Mi addormentai pensando a treni e a ponti fatti solo di binari.

La mattina dopo, ripescavo dal nostro orto verdure sommerse, quando scorsi Kathryn percorrere il sentiero, di nuovo fangoso, reggendo in mano un mazzo di malridotte piantine di granturco. Aveva certo arrotolato i teloni; e, se aveva già terminato, lei e la sua squadra avevano iniziato a lavorare alle prime luci, perché non c’era mai molta gente disposta a raccogliere i teli. A stenderli collaboravano in molti, ma riportarli nella tettoia era un compito che più o meno toccava alla squadra. Quindi Kathryn aveva già visto i danni. Da come camminava, capivo che era inferocita. Il cane dei Mendez corse fuori e le abbaiò allegramente; lei gli rifilò una pedata e un’imprecazione. Il cane scivolò per evitare il calcio e latrò, poi tornò nell’orto. Kathryn si fermò sul sentiero; si mise a imprecare, poi con il pesante stivale prese a calci la base del grosso eucalipto, thump thump thump thump. Meglio evitare di darle il buon giorno: le avrei parlato in un altro momento. Kathryn proseguì, sempre imprecando.

Dalla direzione opposta comparve Tom. «Henry!» chiamò. Lo salutai con la mano mentre si avvicinava.

Si fermò a guardarmi con uno scintillio negli occhi. «Henry, ti piacerebbe un viaggetto a San Diego?»

«Eh? Certo! Ma come?»

Rise e sedette sulla mezza botte del nostro orto. «Ieri notte ho parlato con John, Rafe, Carmen e i due di San Diego; abbiamo deciso che andrò laggiù a sentire quel loro Sindaco. Non voglio andare da solo, ma gli adulti lavorano tutti. Allora ho pensato che a te forse non sarebbe dispiaciuto.»

«Dispiaciuto!» Gli girai intorno. «Dispiaciuto!»

«Mi pareva di no. Possiamo fare con tuo padre una sorta d’accordo.»

«Ah, sì?» disse Pa’, guardando da dietro l’angolo di casa. Sorrise, venne avanti portando due secchi d’acqua. «Di cosa si tratta?»

«Be’, Sky, voglio noleggiare tuo figlio per un viaggio.»

Pa’ posò i secchi e si tirò i baffi, mentre Tom spiegava. Discussero sul valore di una mia settimana di lavoro: convennero che non era molto, ma non erano d’accordo su quanto poco fosse; alla fine stabilirono un accordo in base al quale Tom si avvaleva dei miei servizi in cambio del necessario a ottenere la macchina per cucire vista da Pa’ a un raduno, due mesi prima.

«Anche se la macchina non funziona, d’accordo, Sky?» disse Tom.

«D’accordo.
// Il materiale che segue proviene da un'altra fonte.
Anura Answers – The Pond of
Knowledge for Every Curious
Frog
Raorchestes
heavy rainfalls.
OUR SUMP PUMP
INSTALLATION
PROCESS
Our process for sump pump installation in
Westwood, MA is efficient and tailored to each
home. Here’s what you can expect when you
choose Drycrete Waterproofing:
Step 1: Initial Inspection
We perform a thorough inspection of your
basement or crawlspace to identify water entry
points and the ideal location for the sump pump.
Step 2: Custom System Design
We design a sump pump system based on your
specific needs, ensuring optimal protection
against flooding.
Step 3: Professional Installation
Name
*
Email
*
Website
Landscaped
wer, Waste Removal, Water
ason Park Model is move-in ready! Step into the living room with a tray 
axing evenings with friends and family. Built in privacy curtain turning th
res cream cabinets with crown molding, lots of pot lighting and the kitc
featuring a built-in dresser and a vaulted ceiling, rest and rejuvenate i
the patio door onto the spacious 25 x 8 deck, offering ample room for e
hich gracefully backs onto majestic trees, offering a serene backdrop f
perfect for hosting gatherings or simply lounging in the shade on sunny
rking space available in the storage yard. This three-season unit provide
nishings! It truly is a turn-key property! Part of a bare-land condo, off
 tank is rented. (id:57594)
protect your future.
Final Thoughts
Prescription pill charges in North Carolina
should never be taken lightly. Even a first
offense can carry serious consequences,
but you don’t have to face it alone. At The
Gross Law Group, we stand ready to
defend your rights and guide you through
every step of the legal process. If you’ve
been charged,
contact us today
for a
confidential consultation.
Mi serve soprattutto perché Rafe ci ricavi i pezzi di ricambio.»

E Tom doveva ancora trattare con John Nicolin per la mia assenza alla pesca.

«Ehi!» dissi. «Devi chiedere anche a Steve di venire.»
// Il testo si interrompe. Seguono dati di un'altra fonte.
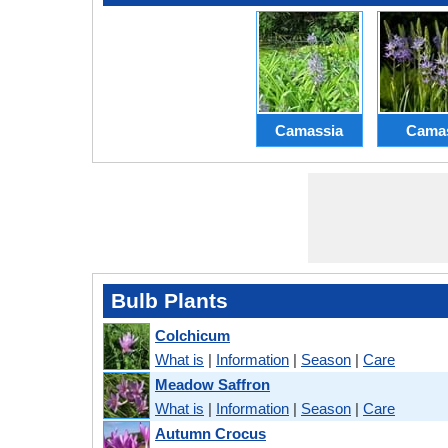
Camassia
Cama
Bulb Plants
Colchicum
What is
|
Information
|
Season
|
Care
Meadow Saffron
What is
|
Information
|
Season
|
Care
Autumn Crocus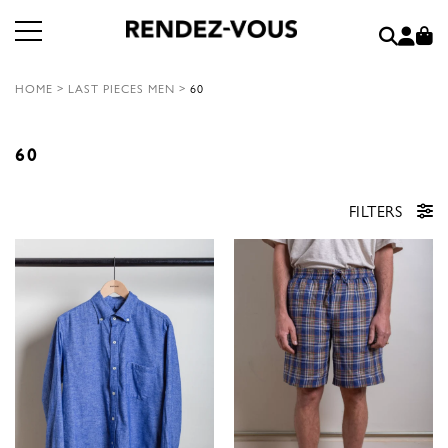
HOME
>
LAST PIECES MEN
>
60
60
FILTERS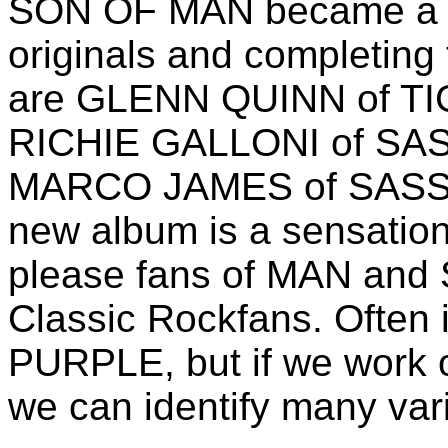
SON OF MAN became a ba
originals and completing
are GLENN QUINN of TIG
RICHIE GALLONI of SAS
MARCO JAMES of SASSA
new album is a sensationa
please fans of MAN and
Classic Rockfans. Often
PURPLE, but if we work 
we can identify many var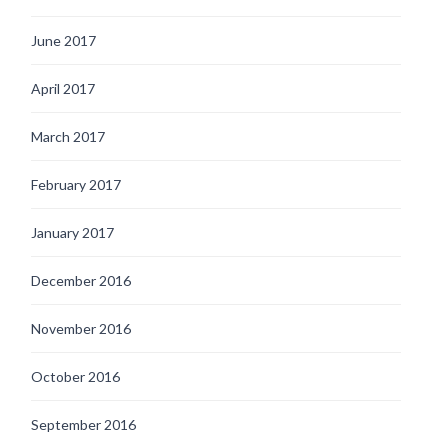
June 2017
April 2017
March 2017
February 2017
January 2017
December 2016
November 2016
October 2016
September 2016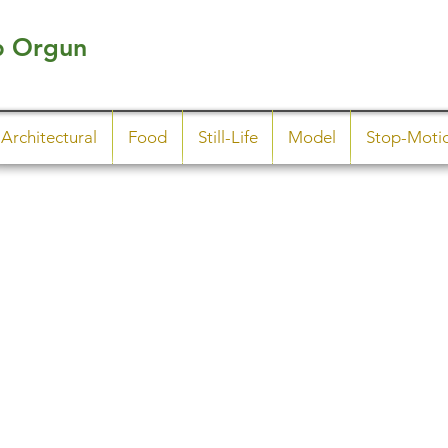
p Orgun
Architectural
Food
Still-Life
Model
Stop-Moti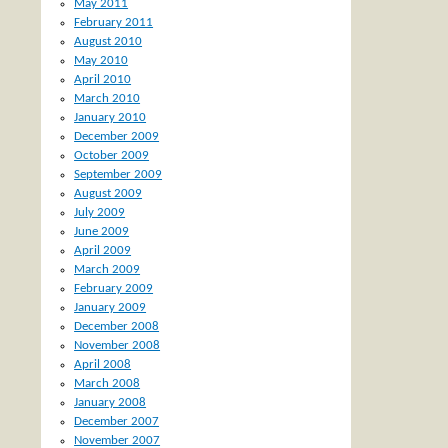
May 2011
February 2011
August 2010
May 2010
April 2010
March 2010
January 2010
December 2009
October 2009
September 2009
August 2009
July 2009
June 2009
April 2009
March 2009
February 2009
January 2009
December 2008
November 2008
April 2008
March 2008
January 2008
December 2007
November 2007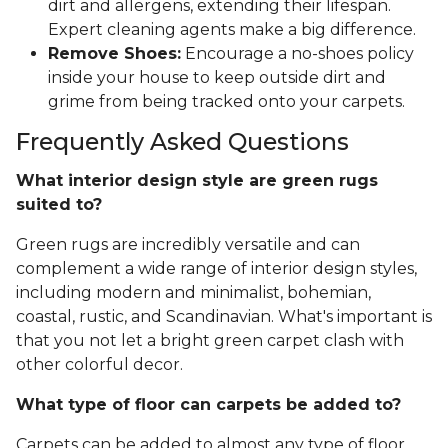
dirt and allergens, extending their lifespan.
Expert cleaning agents make a big difference.
Remove Shoes:
Encourage a no-shoes policy
inside your house to keep outside dirt and
grime from being tracked onto your carpets.
Frequently Asked Questions
What interior design style are green rugs
suited to?
Green rugs are incredibly versatile and can
complement a wide range of interior design styles,
including modern and minimalist, bohemian,
coastal, rustic, and Scandinavian. What's important is
that you not let a bright green carpet clash with
other colorful decor.
What type of floor can carpets be added to?
Carpets can be added to almost any type of floor,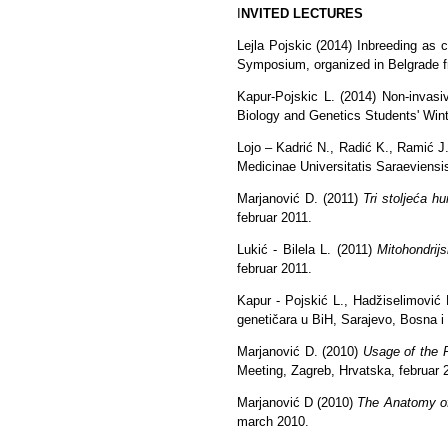
I
NVITED LECTURES
Lejla Pojskic (2014) Inbreeding as 
Symposium, organized in Belgrade f
Kapur-Pojskic L. (2014) Non-invasiv
Biology and Genetics Students' Wint
Lojo – Kadrić N., Radić K., Ramić J.
Medicinae Universitatis Saraeviensis
Marjanović D. (2011)
Tri stoljeća h
februar 2011.
Lukić - Bilela L. (2011)
Mitohondrij
februar 2011.
Kapur - Pojskić L., Hadžiselimović
genetičara u BiH, Sarajevo, Bosna i
Marjanović D. (2010)
Usage of the 
Meeting, Zagreb, Hrvatska, februar 
Marjanović D (2010)
The Anatomy o
march 2010.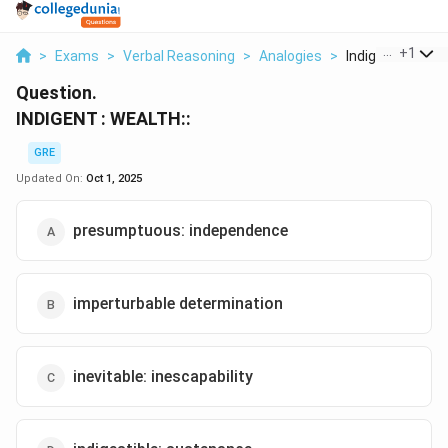
...
+
1
>
Exams
>
Verbal Reasoning
>
Analogies
>
Indigent Wealth
Question.
INDIGENT : WEALTH::
GRE
Updated On:
Oct 1, 2025
presumptuous: independence
imperturbable determination
inevitable: inescapability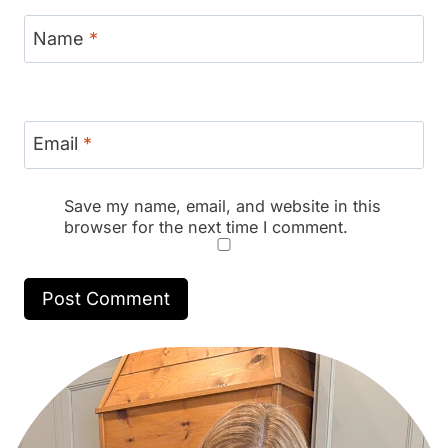
Name
*
Email
*
Save my name, email, and website in this
browser for the next time I comment.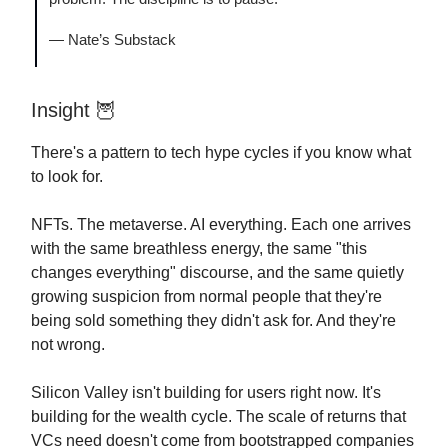
— Nate’s Substack
Insight
🦉
There's a pattern to tech hype cycles if you know what
to look for.
NFTs. The metaverse. AI everything. Each one arrives
with the same breathless energy, the same "this
changes everything" discourse, and the same quietly
growing suspicion from normal people that they're
being sold something they didn't ask for. And they're
not wrong.
Silicon Valley isn't building for users right now. It's
building for the wealth cycle. The scale of returns that
VCs need doesn't come from bootstrapped companies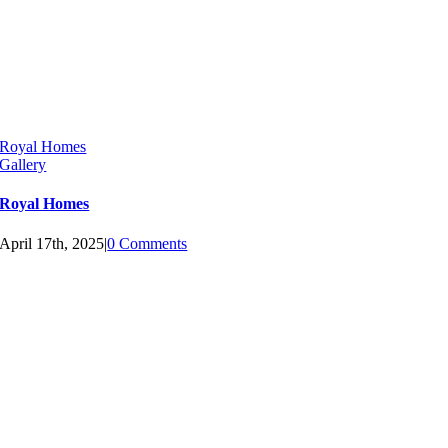
Royal Homes
Gallery
Royal Homes
April 17th, 2025
|
0 Comments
Tom mi guardò. Si grattò la barba. «Sì… dovrei chiederglielo.»

«Ah!» disse Pa’.

«Sì. Non so cosa dirà John, ma tu hai ragione. Se lo chiedo a te, devo chiederlo anche a Steve. Vedremo come andrà a finire. Al termine della pesca, chiedi a John quando posso andare a parlargli di San Diego. Ma non dire ancora niente a Steve, altrimenti lo chiederà lui a John, non io. E sarebbe la mossa sbagliata.»

Ero d’accordo. Poco dopo, me ne andai di corsa verso la scogliera, canticchiando: San Diego, Saaan Dieee-gooo. Sulla spiaggia chiusi il becco e passai il pomeriggio a pescare come al solito. Tornati a riva, dissi a John: «Tom vorrebbe parlarti a proposito degli uomini del treno, signore. Si chiede a che ora ti farebbe piacere che venissimo a trovarti.»

«Quando vuole, se non sono quaggiù» disse John, nel suo modo brusco. «Digli di venire stasera» aggiunse. «A cena da noi. E vieni anche tu.»